>>>>>
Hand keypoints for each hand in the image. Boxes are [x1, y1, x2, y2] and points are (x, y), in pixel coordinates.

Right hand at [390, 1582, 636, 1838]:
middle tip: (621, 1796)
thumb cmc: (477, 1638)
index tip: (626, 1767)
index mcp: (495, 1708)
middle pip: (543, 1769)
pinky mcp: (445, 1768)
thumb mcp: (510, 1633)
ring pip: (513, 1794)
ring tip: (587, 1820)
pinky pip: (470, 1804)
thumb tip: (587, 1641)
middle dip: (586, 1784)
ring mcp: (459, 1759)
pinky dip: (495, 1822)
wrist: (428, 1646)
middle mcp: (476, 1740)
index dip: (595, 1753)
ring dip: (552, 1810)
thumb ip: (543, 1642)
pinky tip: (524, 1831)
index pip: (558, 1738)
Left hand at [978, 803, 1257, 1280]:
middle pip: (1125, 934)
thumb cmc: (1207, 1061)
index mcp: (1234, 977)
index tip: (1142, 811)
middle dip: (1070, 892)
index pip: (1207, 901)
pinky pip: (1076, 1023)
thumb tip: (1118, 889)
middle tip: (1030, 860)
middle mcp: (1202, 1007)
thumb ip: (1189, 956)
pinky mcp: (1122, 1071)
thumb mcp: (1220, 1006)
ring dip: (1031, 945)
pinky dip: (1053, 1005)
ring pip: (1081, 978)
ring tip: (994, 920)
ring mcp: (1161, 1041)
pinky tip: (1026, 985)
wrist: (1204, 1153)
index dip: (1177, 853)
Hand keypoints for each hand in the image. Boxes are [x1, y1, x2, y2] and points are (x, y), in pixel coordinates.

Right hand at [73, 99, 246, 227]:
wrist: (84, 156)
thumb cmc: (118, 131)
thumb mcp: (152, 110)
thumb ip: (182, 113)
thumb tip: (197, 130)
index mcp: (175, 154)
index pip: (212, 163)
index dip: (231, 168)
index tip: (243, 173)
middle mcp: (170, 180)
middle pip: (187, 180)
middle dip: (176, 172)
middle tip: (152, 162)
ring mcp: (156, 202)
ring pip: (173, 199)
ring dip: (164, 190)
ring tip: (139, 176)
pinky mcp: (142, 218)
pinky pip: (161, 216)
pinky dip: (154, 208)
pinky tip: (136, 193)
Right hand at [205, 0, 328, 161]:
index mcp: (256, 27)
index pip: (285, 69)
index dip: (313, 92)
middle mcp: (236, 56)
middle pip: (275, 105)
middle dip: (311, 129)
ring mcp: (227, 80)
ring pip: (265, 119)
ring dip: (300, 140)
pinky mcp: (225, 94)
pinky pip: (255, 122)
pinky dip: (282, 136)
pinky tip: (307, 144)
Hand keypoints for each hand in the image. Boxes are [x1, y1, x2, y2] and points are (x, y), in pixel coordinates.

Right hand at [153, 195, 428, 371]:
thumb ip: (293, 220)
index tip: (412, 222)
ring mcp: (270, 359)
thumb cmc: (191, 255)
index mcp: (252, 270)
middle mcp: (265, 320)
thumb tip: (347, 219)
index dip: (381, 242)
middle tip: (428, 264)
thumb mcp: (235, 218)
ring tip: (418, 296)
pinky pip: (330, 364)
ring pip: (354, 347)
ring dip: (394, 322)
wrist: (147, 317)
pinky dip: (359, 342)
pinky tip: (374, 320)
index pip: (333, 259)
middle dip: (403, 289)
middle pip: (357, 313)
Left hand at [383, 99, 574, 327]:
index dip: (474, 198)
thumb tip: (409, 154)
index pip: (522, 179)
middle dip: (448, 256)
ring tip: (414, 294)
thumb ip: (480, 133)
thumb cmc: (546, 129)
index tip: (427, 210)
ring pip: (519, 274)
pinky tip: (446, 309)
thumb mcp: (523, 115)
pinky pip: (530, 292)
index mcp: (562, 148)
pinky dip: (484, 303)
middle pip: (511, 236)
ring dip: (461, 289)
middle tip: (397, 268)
<<<<<
### WORK TO COMPLETE
Your answer must be every record above, set down exactly as written.

### ANSWER TO THIS EXERCISE
Hand keypoints for each hand in the image. Boxes are [x1, y1, x2, y2] and points are (x, y), in pixel coordinates.

Right hand at [390, 1582, 636, 1838]:
middle tip: (621, 1796)
thumb cmc: (477, 1638)
index tip: (626, 1767)
index mcp: (495, 1708)
middle pip: (543, 1769)
pinky mcp: (445, 1768)
thumb mcp: (510, 1633)
ring pip: (513, 1794)
ring tip: (587, 1820)
pinky pip: (470, 1804)
thumb tip: (587, 1641)
middle dip: (586, 1784)
ring mcp: (459, 1759)
pinky dip: (495, 1822)
wrist: (428, 1646)
middle mcp: (476, 1740)
index dip: (595, 1753)
ring dip: (552, 1810)
thumb ip: (543, 1642)
pinky tip: (524, 1831)
index pip: (558, 1738)
Left hand at [978, 803, 1257, 1280]:
middle pip: (1125, 934)
thumb cmc: (1207, 1061)
index mcp: (1234, 977)
index tip: (1142, 811)
middle dip: (1070, 892)
index pip: (1207, 901)
pinky pip: (1076, 1023)
thumb tip: (1118, 889)
middle tip: (1030, 860)
middle mcp: (1202, 1007)
thumb ip: (1189, 956)
pinky mcp: (1122, 1071)
thumb mcp: (1220, 1006)
ring dip: (1031, 945)
pinky dip: (1053, 1005)
ring pip: (1081, 978)
ring tip: (994, 920)
ring mcp: (1161, 1041)
pinky tip: (1026, 985)
wrist: (1204, 1153)
index dip: (1177, 853)
Hand keypoints for each hand in the image. Boxes are [x1, y1, x2, y2] and points are (x, y), in pixel coordinates.

Right hand at [73, 99, 246, 227]:
wrist: (84, 156)
thumb cmc: (118, 131)
thumb mcp: (152, 110)
thumb ip: (182, 113)
thumb tip: (197, 130)
index mcp: (175, 154)
index pip: (212, 163)
index dip: (231, 168)
index tip: (243, 173)
middle mcp: (170, 180)
middle pip: (187, 180)
middle dip: (176, 172)
middle tip: (152, 162)
ring mcp: (156, 202)
ring pip: (173, 199)
ring dip: (164, 190)
ring tip: (139, 176)
pinky mcp: (142, 218)
pinky pip: (161, 216)
pinky dip: (154, 208)
pinky tip: (136, 193)
Right hand at [205, 0, 328, 161]:
index mcp: (256, 27)
index pip: (285, 69)
index dip: (313, 92)
middle mcp: (236, 56)
middle pip: (275, 105)
middle dip: (311, 129)
ring mcp: (227, 80)
ring pip: (265, 119)
ring dip: (300, 140)
pinky mcp: (225, 94)
pinky pip: (255, 122)
pinky dip: (282, 136)
pinky tip: (307, 144)
Hand keypoints for each hand in the image. Boxes are [x1, y1, x2, y2] and points are (x, y), in pixel coordinates.

Right hand at [153, 195, 428, 371]:
thumb ip: (293, 220)
index tip: (412, 222)
ring mcp: (270, 359)
thumb cmc: (191, 255)
index mcp: (252, 270)
middle mcp: (265, 320)
thumb tip: (347, 219)
index dip: (381, 242)
middle tip: (428, 264)
thumb mcp: (235, 218)
ring tip: (418, 296)
pinky pip: (330, 364)
ring pip: (354, 347)
ring dip: (394, 322)
wrist: (147, 317)
pinky dip: (359, 342)
pinky tip: (374, 320)
index pip: (333, 259)
middle dip: (403, 289)
middle pip: (357, 313)
Left hand at [383, 99, 574, 327]:
index dip: (474, 198)
thumb tip: (409, 154)
index pip: (522, 179)
middle dip: (448, 256)
ring tip: (414, 294)
thumb ip: (480, 133)
thumb cmc: (546, 129)
index tip: (427, 210)
ring pip: (519, 274)
pinky tip: (446, 309)
thumb mcp: (523, 115)
pinky pip: (530, 292)
index mcp: (562, 148)
pinky dip: (484, 303)
middle pip: (511, 236)
ring dip: (461, 289)
middle tip: (397, 268)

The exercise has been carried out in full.